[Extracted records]
* * *

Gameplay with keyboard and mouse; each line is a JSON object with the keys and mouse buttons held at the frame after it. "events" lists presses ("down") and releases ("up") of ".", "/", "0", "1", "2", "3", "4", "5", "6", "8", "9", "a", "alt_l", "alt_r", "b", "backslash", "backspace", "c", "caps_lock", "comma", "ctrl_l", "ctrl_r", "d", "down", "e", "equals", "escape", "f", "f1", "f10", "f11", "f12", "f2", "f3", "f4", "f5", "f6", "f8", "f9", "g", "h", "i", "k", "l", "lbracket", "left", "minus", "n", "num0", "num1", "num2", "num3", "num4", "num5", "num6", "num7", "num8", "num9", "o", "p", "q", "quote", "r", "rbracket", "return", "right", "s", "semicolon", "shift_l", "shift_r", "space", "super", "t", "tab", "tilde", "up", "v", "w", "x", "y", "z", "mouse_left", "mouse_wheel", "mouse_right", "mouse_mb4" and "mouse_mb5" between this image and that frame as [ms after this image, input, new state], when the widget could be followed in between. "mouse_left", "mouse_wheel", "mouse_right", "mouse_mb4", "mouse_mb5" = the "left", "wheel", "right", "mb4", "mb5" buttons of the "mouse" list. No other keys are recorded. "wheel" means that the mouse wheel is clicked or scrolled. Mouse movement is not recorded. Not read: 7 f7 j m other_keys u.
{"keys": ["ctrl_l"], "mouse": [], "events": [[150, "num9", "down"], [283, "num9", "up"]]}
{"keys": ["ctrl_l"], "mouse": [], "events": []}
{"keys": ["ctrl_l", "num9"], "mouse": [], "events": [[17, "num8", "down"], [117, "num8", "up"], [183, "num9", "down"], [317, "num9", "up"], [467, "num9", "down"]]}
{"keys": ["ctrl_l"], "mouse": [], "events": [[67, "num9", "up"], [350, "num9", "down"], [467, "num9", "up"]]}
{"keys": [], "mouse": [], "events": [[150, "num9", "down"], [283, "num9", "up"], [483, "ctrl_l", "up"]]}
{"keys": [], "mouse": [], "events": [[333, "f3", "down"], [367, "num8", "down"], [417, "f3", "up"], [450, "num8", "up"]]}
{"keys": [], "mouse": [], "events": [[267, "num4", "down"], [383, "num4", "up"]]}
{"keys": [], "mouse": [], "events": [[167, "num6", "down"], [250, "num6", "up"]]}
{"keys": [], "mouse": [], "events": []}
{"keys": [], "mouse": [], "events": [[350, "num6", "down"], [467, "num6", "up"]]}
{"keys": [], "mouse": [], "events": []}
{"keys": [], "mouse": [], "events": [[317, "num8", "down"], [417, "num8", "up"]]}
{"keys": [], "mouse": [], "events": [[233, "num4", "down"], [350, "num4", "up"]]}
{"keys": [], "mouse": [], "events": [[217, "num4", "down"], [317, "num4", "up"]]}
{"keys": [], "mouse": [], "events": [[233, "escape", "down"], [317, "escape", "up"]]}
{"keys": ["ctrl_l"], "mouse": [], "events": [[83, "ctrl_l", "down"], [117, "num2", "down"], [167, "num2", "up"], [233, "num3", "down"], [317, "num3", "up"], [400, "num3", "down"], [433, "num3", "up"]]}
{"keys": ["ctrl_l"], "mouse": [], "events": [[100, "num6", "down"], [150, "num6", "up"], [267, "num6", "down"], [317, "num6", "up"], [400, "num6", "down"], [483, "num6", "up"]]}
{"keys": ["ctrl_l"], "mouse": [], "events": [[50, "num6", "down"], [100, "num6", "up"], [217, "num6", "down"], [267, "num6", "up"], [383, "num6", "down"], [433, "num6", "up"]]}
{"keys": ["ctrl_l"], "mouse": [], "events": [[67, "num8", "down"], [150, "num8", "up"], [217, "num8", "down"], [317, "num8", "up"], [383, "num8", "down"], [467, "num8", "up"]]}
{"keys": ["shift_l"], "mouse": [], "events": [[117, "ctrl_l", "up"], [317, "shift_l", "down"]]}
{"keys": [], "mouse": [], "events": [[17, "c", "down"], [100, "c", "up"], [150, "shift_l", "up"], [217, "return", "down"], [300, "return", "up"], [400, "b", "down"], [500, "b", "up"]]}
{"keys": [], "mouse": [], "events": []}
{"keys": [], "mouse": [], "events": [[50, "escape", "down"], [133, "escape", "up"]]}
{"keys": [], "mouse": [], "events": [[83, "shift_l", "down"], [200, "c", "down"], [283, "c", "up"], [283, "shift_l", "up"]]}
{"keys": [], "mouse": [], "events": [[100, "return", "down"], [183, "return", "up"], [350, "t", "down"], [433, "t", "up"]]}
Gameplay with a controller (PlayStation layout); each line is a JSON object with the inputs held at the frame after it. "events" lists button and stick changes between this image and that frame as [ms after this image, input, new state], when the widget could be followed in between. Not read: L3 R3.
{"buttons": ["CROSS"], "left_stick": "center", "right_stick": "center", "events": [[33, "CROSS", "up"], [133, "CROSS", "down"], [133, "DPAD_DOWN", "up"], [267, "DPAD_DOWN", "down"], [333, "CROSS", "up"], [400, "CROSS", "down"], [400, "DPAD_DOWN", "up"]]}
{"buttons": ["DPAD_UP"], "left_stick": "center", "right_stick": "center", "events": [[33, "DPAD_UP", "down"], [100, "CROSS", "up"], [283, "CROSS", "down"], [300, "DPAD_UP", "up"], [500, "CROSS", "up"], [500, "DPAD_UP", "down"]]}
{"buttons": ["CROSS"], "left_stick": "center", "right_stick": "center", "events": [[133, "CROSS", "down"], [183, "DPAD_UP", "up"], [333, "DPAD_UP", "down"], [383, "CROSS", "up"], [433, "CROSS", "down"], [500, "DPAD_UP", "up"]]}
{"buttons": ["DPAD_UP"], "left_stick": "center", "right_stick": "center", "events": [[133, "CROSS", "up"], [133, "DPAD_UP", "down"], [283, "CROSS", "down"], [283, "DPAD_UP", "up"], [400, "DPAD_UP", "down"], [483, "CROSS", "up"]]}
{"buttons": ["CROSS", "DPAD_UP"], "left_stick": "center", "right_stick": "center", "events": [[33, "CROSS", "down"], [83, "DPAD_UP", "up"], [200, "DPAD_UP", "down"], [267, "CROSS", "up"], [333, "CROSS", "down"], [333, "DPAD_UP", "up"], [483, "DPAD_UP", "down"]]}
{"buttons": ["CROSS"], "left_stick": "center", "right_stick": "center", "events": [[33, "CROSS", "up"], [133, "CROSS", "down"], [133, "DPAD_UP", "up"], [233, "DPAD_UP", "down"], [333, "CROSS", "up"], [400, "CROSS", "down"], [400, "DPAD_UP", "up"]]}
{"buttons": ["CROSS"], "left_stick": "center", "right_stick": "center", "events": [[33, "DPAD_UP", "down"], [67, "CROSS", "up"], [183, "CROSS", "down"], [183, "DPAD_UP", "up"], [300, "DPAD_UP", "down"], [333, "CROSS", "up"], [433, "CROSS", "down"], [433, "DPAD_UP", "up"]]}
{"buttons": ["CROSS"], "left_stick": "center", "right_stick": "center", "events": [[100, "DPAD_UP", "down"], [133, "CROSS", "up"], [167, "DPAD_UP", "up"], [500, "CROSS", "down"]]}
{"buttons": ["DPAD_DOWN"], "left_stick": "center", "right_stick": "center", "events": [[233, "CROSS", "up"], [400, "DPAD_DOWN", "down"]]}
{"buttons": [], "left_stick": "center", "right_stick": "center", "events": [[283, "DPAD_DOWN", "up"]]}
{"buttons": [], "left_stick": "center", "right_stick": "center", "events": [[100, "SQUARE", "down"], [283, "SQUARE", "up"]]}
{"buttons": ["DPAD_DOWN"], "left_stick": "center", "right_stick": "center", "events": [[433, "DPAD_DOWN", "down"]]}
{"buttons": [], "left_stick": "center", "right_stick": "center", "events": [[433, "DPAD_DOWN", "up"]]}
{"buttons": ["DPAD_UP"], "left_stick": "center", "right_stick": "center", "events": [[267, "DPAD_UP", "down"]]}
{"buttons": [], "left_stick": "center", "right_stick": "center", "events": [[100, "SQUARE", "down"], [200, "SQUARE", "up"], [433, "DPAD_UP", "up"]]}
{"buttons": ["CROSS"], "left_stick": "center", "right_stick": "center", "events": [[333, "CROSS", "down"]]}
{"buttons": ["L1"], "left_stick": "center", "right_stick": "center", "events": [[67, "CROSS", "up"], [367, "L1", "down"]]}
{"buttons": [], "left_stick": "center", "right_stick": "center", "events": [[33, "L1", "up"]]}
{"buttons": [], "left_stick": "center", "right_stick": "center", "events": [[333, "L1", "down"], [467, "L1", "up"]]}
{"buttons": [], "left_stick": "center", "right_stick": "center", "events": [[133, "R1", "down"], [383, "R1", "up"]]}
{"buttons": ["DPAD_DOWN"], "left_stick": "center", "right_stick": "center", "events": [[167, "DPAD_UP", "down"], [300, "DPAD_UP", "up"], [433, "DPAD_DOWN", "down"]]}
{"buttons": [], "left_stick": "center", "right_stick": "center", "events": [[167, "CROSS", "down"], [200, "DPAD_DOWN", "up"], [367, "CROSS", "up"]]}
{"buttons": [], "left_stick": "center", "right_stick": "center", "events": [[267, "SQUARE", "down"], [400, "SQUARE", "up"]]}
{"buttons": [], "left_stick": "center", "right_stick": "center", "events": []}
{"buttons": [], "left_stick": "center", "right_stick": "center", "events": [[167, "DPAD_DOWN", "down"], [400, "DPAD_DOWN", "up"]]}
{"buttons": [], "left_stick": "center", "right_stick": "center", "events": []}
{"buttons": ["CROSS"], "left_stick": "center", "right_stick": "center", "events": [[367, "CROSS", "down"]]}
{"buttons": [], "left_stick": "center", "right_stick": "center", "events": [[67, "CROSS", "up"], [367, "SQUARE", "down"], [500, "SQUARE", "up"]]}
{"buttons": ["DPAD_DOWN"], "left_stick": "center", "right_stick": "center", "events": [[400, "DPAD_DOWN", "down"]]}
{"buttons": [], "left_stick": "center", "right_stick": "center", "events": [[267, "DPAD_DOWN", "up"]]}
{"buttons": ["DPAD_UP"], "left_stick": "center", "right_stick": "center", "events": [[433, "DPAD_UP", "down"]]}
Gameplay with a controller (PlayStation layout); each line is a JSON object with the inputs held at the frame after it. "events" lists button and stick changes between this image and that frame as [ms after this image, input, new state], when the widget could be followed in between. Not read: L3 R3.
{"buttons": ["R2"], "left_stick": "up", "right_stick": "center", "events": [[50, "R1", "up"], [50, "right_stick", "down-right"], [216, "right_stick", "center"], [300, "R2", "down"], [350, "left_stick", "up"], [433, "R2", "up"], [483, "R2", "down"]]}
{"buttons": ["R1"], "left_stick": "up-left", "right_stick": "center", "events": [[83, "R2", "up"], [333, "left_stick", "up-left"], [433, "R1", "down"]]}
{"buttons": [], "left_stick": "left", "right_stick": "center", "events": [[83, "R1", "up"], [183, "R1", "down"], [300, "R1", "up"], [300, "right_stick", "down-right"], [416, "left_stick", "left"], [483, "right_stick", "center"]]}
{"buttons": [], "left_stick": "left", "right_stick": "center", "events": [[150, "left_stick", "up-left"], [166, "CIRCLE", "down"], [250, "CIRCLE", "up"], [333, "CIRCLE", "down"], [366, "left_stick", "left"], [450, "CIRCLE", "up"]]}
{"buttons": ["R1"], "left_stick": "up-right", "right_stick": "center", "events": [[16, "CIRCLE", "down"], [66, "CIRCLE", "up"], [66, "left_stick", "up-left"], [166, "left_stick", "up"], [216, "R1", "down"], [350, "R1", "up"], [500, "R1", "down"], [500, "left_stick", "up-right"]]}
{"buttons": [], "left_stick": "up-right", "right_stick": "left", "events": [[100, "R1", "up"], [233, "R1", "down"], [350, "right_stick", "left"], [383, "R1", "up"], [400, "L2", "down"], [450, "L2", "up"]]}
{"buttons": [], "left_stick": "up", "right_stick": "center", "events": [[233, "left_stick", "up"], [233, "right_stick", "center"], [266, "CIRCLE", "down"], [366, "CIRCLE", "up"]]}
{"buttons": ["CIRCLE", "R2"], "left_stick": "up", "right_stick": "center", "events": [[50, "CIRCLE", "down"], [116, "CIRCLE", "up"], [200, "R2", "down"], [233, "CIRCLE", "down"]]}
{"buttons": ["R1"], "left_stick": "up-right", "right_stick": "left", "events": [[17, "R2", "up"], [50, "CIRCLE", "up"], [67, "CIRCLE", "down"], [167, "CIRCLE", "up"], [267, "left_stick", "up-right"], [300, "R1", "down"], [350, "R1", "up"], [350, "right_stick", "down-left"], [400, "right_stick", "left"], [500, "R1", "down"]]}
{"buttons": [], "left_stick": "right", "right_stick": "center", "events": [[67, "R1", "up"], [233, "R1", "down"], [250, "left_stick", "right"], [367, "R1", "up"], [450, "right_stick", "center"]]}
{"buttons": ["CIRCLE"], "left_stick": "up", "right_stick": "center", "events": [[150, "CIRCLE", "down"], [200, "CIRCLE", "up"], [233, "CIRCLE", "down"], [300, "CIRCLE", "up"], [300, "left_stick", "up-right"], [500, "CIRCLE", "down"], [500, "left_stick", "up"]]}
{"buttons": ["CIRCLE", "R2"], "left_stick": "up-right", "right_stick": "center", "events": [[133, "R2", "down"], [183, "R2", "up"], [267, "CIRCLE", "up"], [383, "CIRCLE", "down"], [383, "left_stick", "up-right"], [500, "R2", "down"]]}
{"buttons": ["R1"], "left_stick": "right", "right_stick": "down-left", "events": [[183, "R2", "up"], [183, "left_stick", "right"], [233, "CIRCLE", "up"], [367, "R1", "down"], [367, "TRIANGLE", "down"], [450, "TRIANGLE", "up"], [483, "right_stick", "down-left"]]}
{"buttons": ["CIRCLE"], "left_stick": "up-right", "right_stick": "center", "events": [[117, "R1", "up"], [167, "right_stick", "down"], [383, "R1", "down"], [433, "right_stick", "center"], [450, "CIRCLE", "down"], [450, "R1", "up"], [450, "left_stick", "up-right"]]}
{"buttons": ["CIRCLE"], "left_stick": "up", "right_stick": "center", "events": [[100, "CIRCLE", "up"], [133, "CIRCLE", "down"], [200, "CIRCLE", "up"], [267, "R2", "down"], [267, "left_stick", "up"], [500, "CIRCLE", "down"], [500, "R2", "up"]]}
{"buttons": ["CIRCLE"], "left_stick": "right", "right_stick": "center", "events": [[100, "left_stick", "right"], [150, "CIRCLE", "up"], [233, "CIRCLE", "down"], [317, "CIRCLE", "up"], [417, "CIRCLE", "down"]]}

* * *

*WHAT YOU HAVE TO DO*. Where the string "SQUARE" appears in a line of the entries above, return that line.

*OUTPUT BELOW*.
{"buttons": [], "left_stick": "center", "right_stick": "center", "events": [[100, "SQUARE", "down"], [283, "SQUARE", "up"]]}
{"buttons": [], "left_stick": "center", "right_stick": "center", "events": [[100, "SQUARE", "down"], [200, "SQUARE", "up"], [433, "DPAD_UP", "up"]]}
{"buttons": [], "left_stick": "center", "right_stick": "center", "events": [[267, "SQUARE", "down"], [400, "SQUARE", "up"]]}
{"buttons": [], "left_stick": "center", "right_stick": "center", "events": [[67, "CROSS", "up"], [367, "SQUARE", "down"], [500, "SQUARE", "up"]]}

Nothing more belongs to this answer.